> _Задание 1_
Верните без изменений кусок текста о Варваре Бубновой между словами «Варвара Бубнова обращалась» и «Востока, Архангельском музее.», включая их.
> _Задание 2_
Допишите следующую часть текста о Варваре Бубновой, начиная сразу после его последнего предложения.

Варвара Бубнова: Посредник между Востоком и Западом
Валерий МАЛИНОВСКИЙ, член Союза российских писателей
Теги: Россия | Япония | Национальная культура | Национальное достояние | Живопись | Художники
Всего-то: гость
Прислонился к откосу двери
В моем доме,
И сделался храмом дом.
Ёсано Акико
Жизнь русского художника Варвары Дмитриевны Бубновой (1886–1983) подобна чудесной легенде. Ей выпал изумительный жребий — посредничество между двумя великими, друг от друга далекими культурами. Прожитые в Японии творческие десятилетия (1922–1958) оттенились в работах мастера сезонными красками Фудзи, но и осветили материковыми радугами русских просторов изобразительное и литературное пространство страны, воспевающей солнце, — овеяв его славными именами, — и, конечно, тонами раздолья родного, тверского, с родительским имением Берново, где любил бывать и заканчивал «Евгения Онегина» Пушкин.
Варвара Бубнова обращалась к различным жанрам и техникам. Ее работы хранятся в Третьяковской галерее, Русском музее, Музее изобразительных искусств имени А. С. Пушкина, Сухумской картиной галерее, Соликамском краеведческом музее, Государственном музее Востока, Архангельском музее.

[Сохранённые записи с данными]
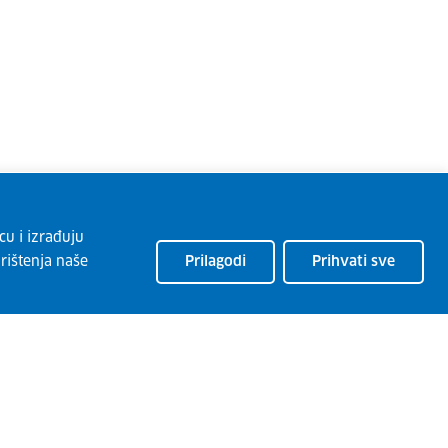
cu i izrađuju
rištenja naše
Prilagodi
Prihvati sve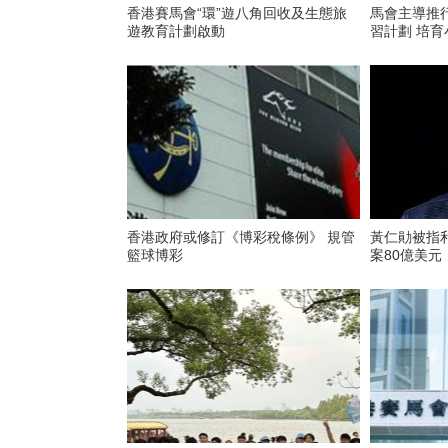
​香港賽馬會“環”遊八角回收及生態旅
馬會主導推
遊教育計劃啟動
習計劃 培
香港政府或修訂《博彩稅條例》 規管
黃仁勛被指
籃球博彩
案80億美元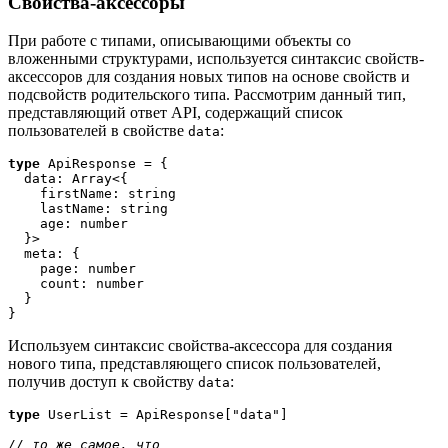
Свойства-аксессоры
При работе с типами, описывающими объекты со
вложенными структурами, используется синтаксис свойств-
аксессоров для создания новых типов на основе свойств и
подсвойств родительского типа. Рассмотрим данный тип,
представляющий ответ API, содержащий список
пользователей в свойстве
:
data
type
 ApiResponse = {
  data: Array<{
    firstName: string
    lastName: string
    age: number
  }>
  meta: {
    page: number
    count: number   
  } 
}
Используем синтаксис свойства-аксессора для создания
нового типа, представляющего список пользователей,
получив доступ к свойству
:
data
type
 UserList = ApiResponse["data"]

// то же самое, что
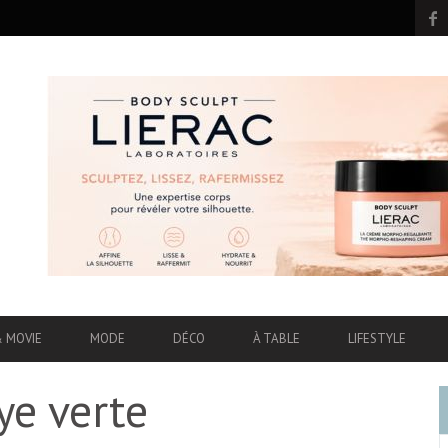
& MOVIE
MODE
DÉCO
À TABLE
LIFESTYLE
ye verte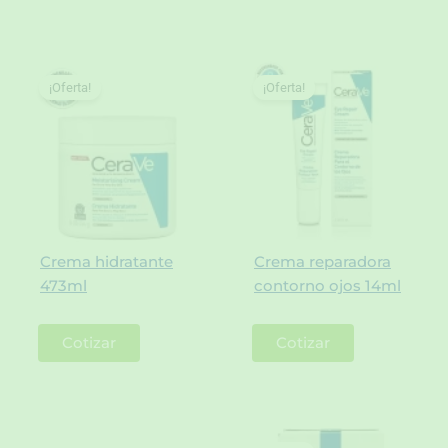
¡Oferta!
¡Oferta!
Crema hidratante
Crema reparadora
473ml
contorno ojos 14ml
Cotizar
Cotizar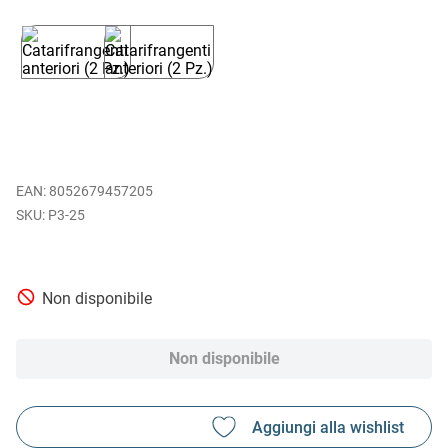
EAN
:
8052679457205
P3-25
Non disponibile
Non disponibile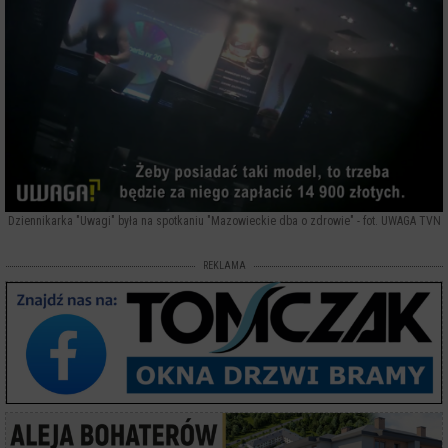
Dziennikarka "Uwagi" była na spotkaniu "Mazowieckie dba o zdrowie" - fot. UWAGA TVN
REKLAMA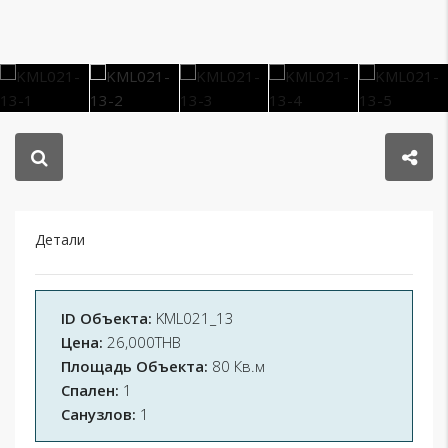
Детали
ID Объекта:
KML021_13
Цена:
26,000THB
Площадь Объекта:
80 Кв.м
Спален:
1
Санузлов:
1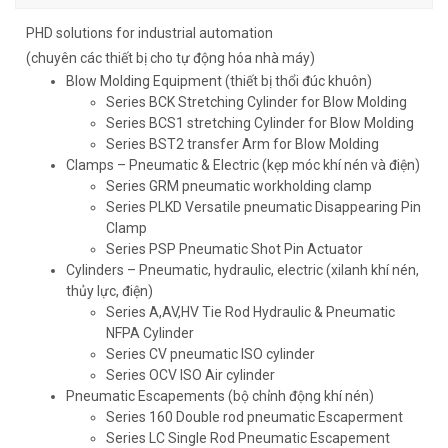
PHD solutions for industrial automation
(chuyên các thiết bị cho tự động hóa nhà máy)
Blow Molding Equipment (thiết bị thổi đúc khuôn)
Series BCK Stretching Cylinder for Blow Molding
Series BCS1 stretching Cylinder for Blow Molding
Series BST2 transfer Arm for Blow Molding
Clamps – Pneumatic & Electric (kẹp móc khí nén và điện)
Series GRM pneumatic workholding clamp
Series PLKD Versatile pneumatic Disappearing Pin
Clamp
Series PSP Pneumatic Shot Pin Actuator
Cylinders – Pneumatic, hydraulic, electric (xilanh khí nén,
thủy lực, điện)
Series A,AV,HV Tie Rod Hydraulic & Pneumatic
NFPA Cylinder
Series CV pneumatic ISO cylinder
Series OCV ISO Air cylinder
Pneumatic Escapements (bộ chỉnh động khí nén)
Series 160 Double rod pneumatic Escaperment
Series LC Single Rod Pneumatic Escapement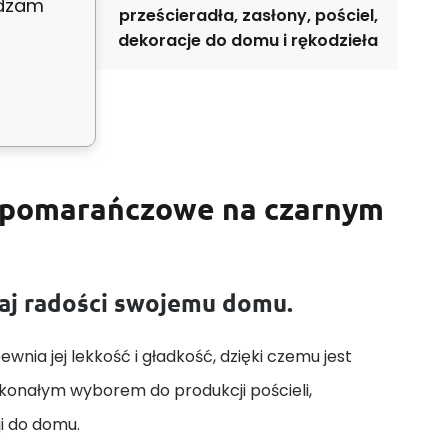
adzam
prześcieradła, zasłony, pościel,
astosowanie:
dekoracje do domu i rękodzieła
 pomarańczowe na czarnym
daj radości swojemu domu.
wnia jej lekkość i gładkość, dzięki czemu jest
skonałym wyborem do produkcji pościeli,
ji do domu.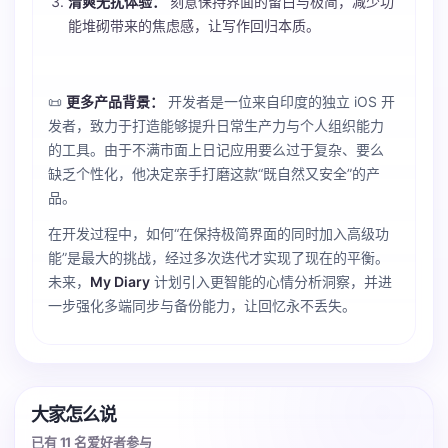
清爽无扰体验：
刻意保持界面的留白与极简，减少功
能堆砌带来的焦虑感，让写作回归本质。
📜
更多产品背景：
开发者是一位来自印度的独立 iOS 开
发者，致力于打造能够提升日常生产力与个人组织能力
的工具。由于不满市面上日记应用要么过于复杂、要么
缺乏个性化，他决定亲手打磨这款“既自然又安全”的产
品。
在开发过程中，如何“在保持极简界面的同时加入高级功
能”是最大的挑战，经过多次迭代才实现了现在的平衡。
未来，
My Diary
计划引入更智能的心情分析洞察，并进
一步强化多端同步与备份能力，让回忆永不丢失。
大家怎么说
已有 11 名爱好者参与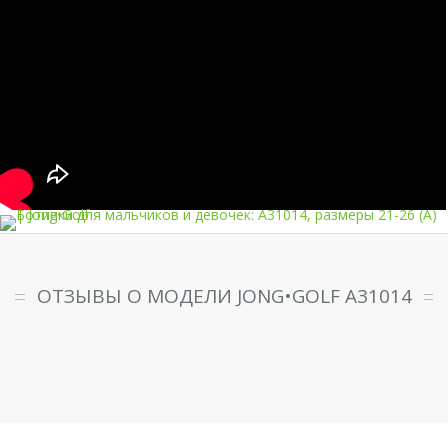
ОТЗЫВЫ О МОДЕЛИ JONG•GOLF A31014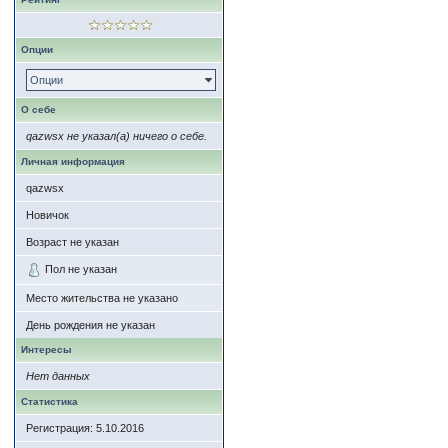
Опции
Опции
О себе
qazwsx не указал(а) ничего о себе.
Личная информация
qazwsx
Новичок
Возраст не указан
Пол не указан
Место жительства не указано
День рождения не указан
Интересы
Нет данных
Статистика
Регистрация: 5.10.2016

> _Поле ответа 1_
Варвара Бубнова обращалась к различным жанрам и техникам. Ее работы хранятся в Третьяковской галерее, Русском музее, Музее изобразительных искусств имени А. С. Пушкина, Сухумской картиной галерее, Соликамском краеведческом музее, Государственном музее Востока, Архангельском музее.

> _Поле ответа 2_
Книг о художнике немного. Биографическая одна: «Варвара Бубнова — русский художник в Японии» (1984) Ирины Кожевниковой. Есть каталоги выставок, тексты и сведения в специальной литературе.
А что же Япония? Помнит ли об уникальной культурной страничке в своем до предела насыщенном грохотом военных, экологических, экономических потрясений ХХ веке?
Еще как помнит! Нет ни одной фундаментальной книги по современному японскому искусству, где не упоминалась бы Варвара Бубнова. Обилие выступлений. Профессор университета Кумамото-Гакуэн Ота Дзётаро специально приезжал в 2019 году в Москву, чтобы прочитать лекцию «Варвара Бубнова: японские страницы в биографии художника». У Бубновой было много учеников. Один из них опубликовал ее письма из Сухуми, где после возвращения в СССР первоначально жила Бубнова. Книга, изданная крошечным тиражом, — вещь редчайшая. Но и ученики ее учеников берегут память о Бубновой-сэнсэй. И всегда откликнутся на интерес к ее японскому творчеству.
В июне 2023 года от моего друга Исихары Кимимичи, переводчика Михаила Булгакова на японский язык, пришло письмо: «В Васэда выставка картин музея Айдзу Яичи прошла. Есть Варвара Бубнова. Вдова профессора Ясуи Рёхэй, госпожа Ясуи Минако, передала для тебя каталог, привезу». В конце июля Исихара прилетел во Владивосток для занятий в школе русского языка ДВФУ. На выходных заглянул ко мне в Находку.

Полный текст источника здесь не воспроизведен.